#### What you have to do
Go through the listing below and work out how many lines hold "DKIM"; reply with the figure alone.

#### Data provided

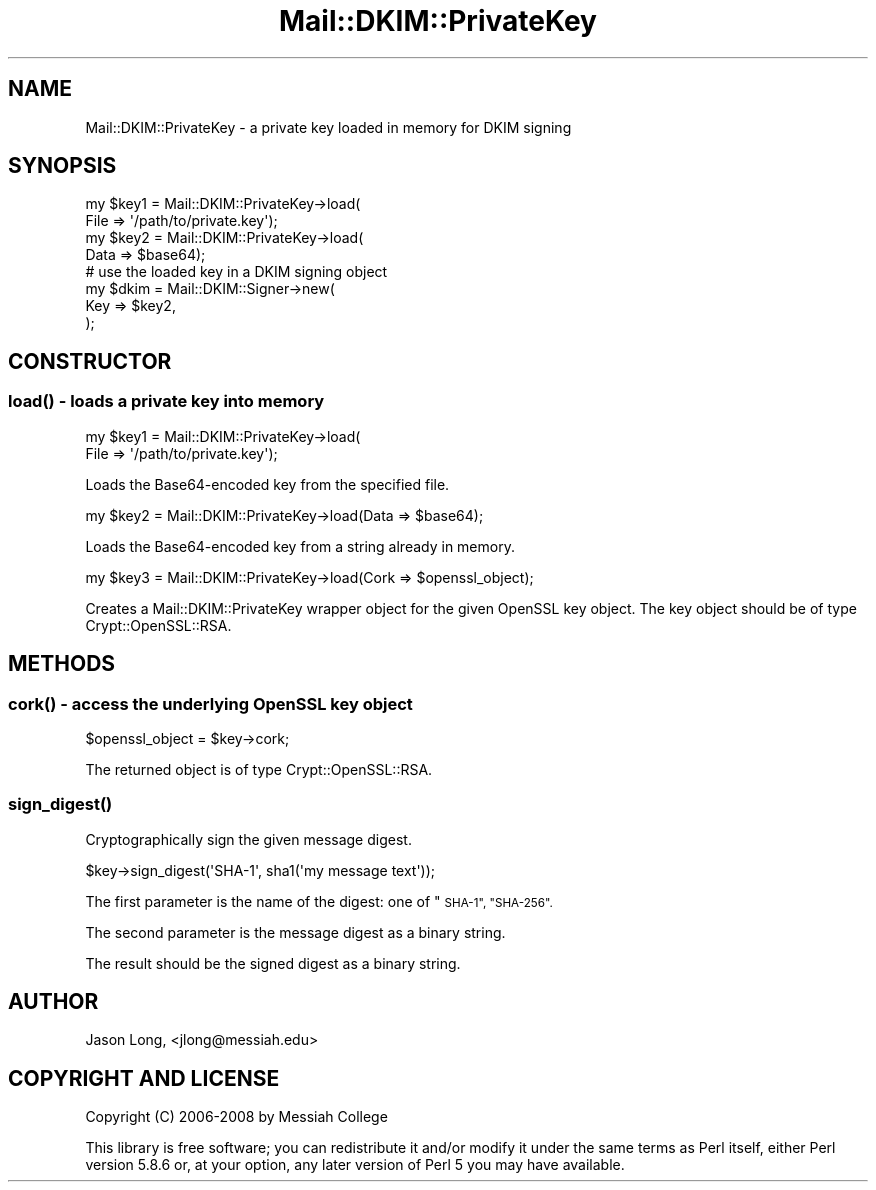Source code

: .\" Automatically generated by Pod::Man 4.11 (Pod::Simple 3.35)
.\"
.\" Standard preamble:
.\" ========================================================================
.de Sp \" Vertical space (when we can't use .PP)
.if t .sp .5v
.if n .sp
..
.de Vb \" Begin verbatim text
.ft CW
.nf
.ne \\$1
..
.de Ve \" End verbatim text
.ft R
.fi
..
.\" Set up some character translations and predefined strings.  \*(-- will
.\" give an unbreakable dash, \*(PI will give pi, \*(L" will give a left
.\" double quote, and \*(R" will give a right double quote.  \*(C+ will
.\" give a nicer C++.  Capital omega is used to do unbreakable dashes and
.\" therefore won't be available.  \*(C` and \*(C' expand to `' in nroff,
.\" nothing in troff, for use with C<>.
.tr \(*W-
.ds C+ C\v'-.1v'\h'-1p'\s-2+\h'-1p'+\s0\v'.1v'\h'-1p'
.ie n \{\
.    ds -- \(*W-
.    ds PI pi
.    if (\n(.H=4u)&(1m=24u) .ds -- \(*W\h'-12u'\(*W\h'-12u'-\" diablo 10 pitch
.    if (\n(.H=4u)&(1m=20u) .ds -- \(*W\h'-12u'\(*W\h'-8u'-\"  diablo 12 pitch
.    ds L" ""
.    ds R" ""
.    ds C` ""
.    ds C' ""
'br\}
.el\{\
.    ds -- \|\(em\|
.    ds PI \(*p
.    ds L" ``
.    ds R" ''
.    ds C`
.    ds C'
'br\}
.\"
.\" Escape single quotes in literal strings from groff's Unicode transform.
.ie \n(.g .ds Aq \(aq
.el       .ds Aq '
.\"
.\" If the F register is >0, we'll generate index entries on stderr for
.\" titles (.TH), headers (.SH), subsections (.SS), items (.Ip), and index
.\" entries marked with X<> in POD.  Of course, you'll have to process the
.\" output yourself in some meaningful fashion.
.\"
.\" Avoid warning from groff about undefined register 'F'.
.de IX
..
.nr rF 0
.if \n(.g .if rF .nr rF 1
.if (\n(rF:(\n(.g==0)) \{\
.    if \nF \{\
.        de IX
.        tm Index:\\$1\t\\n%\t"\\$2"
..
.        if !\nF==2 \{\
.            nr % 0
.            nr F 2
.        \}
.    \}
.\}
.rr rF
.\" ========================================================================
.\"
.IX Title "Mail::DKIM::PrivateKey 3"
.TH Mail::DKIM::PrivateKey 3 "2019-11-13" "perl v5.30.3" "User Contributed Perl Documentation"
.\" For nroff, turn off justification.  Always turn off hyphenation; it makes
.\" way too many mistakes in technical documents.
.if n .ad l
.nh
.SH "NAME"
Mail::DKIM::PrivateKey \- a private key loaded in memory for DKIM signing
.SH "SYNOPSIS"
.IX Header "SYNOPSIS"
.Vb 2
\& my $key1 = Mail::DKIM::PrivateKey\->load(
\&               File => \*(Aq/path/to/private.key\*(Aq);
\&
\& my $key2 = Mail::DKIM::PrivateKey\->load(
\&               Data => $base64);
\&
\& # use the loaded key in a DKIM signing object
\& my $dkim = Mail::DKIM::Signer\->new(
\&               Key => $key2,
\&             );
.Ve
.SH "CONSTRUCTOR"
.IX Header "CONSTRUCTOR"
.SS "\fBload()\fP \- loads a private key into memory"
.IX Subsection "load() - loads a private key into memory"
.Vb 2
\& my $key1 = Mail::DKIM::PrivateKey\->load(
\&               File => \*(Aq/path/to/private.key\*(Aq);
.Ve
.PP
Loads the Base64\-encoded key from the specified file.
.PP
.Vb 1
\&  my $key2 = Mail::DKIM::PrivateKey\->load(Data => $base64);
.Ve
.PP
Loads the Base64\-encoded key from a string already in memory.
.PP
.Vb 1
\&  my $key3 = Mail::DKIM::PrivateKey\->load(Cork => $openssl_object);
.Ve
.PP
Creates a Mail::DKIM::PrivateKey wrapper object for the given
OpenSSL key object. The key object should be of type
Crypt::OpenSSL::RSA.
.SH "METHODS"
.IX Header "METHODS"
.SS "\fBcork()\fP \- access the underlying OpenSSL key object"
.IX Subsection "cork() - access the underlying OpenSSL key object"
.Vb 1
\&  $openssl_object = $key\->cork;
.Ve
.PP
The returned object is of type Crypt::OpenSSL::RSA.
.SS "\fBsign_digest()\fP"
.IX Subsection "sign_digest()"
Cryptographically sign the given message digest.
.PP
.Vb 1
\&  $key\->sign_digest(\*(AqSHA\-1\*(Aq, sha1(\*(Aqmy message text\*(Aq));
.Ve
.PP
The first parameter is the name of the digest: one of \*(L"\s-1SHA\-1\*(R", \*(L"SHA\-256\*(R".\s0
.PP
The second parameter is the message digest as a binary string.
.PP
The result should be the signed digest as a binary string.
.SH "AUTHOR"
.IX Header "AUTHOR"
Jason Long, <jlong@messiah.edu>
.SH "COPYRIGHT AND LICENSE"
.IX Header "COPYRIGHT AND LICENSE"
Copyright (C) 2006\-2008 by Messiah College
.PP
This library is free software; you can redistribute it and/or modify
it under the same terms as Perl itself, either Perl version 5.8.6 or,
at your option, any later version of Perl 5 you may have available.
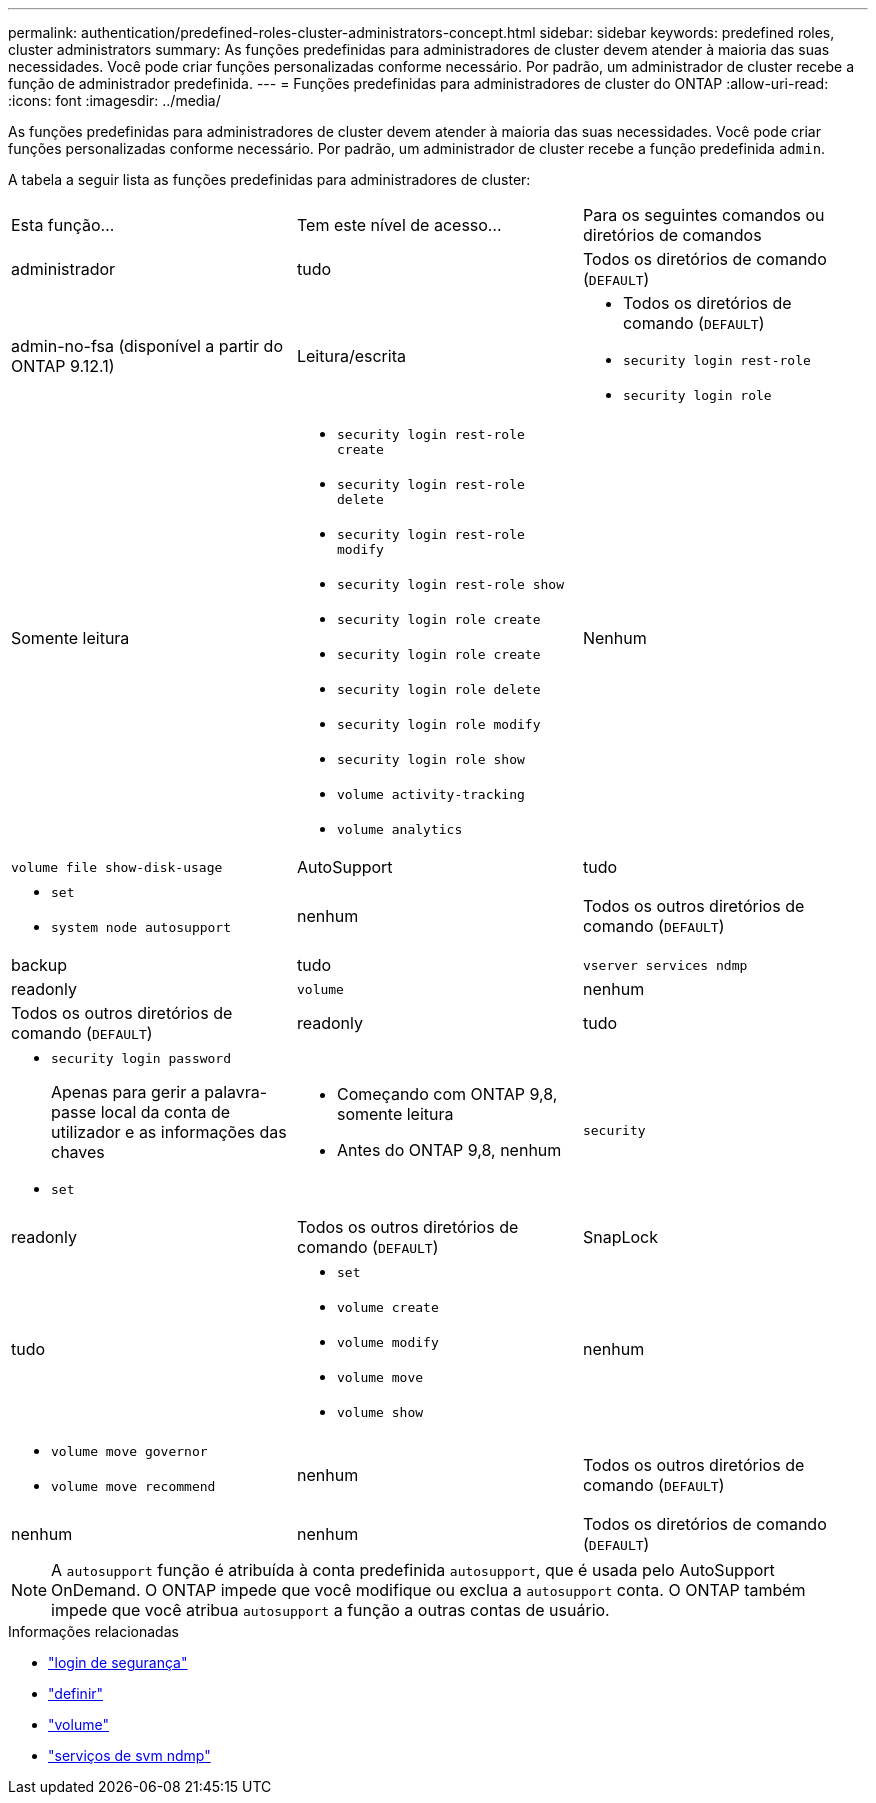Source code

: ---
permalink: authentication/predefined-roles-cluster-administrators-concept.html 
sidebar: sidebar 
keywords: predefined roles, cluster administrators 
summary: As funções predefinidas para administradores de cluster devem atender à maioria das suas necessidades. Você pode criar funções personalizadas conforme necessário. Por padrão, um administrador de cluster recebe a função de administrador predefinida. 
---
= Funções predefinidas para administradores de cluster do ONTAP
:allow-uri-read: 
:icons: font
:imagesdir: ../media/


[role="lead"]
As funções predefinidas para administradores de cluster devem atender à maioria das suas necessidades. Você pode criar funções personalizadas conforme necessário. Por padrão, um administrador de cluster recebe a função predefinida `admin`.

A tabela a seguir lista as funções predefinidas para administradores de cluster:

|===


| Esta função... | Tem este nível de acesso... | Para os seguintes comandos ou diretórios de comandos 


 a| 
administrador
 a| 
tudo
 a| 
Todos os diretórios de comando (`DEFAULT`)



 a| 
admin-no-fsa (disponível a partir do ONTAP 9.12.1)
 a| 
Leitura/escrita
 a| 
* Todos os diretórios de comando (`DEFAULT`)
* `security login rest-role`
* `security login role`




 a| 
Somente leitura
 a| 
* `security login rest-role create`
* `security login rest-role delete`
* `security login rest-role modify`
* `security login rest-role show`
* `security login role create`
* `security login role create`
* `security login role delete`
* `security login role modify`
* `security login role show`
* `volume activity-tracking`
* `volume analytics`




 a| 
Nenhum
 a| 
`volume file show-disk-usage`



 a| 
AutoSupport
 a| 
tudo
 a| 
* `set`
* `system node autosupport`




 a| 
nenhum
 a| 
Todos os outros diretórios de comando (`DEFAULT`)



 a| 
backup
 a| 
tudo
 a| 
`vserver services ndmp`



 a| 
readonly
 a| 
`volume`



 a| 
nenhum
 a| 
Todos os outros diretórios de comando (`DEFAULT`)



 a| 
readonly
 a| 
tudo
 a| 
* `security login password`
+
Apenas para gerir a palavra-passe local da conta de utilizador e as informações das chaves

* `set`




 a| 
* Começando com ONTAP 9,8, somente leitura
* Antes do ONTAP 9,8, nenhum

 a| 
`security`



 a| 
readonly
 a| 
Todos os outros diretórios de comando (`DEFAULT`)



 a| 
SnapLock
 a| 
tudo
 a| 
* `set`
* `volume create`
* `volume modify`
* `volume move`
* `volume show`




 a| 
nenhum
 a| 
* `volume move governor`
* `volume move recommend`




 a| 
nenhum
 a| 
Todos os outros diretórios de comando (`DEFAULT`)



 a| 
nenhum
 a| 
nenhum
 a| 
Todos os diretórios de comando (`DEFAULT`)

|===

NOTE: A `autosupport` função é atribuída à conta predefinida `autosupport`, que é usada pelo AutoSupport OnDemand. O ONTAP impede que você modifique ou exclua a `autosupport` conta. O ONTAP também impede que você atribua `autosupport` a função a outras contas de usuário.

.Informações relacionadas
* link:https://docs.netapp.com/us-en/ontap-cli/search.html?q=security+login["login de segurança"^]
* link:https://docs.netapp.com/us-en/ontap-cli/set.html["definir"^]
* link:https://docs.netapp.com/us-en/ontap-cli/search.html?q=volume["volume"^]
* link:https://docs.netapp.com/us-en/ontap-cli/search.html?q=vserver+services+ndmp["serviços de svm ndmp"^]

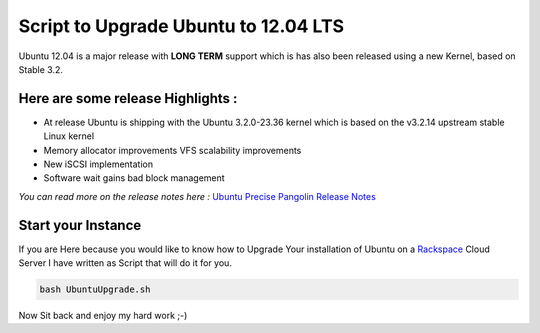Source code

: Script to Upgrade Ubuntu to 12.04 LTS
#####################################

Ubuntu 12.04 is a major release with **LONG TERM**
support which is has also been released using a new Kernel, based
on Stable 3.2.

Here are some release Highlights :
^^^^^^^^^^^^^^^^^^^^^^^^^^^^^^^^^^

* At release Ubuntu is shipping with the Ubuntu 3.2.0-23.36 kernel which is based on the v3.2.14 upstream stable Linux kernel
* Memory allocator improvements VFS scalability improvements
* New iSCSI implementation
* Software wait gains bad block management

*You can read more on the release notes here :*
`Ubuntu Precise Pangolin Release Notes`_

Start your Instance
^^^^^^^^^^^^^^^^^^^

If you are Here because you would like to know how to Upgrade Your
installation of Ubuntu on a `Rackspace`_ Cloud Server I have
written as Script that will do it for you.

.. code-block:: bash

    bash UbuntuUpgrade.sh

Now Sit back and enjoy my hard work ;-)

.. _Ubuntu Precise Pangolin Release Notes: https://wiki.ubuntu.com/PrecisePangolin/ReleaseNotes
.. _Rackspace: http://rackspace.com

#### Finished exercise
11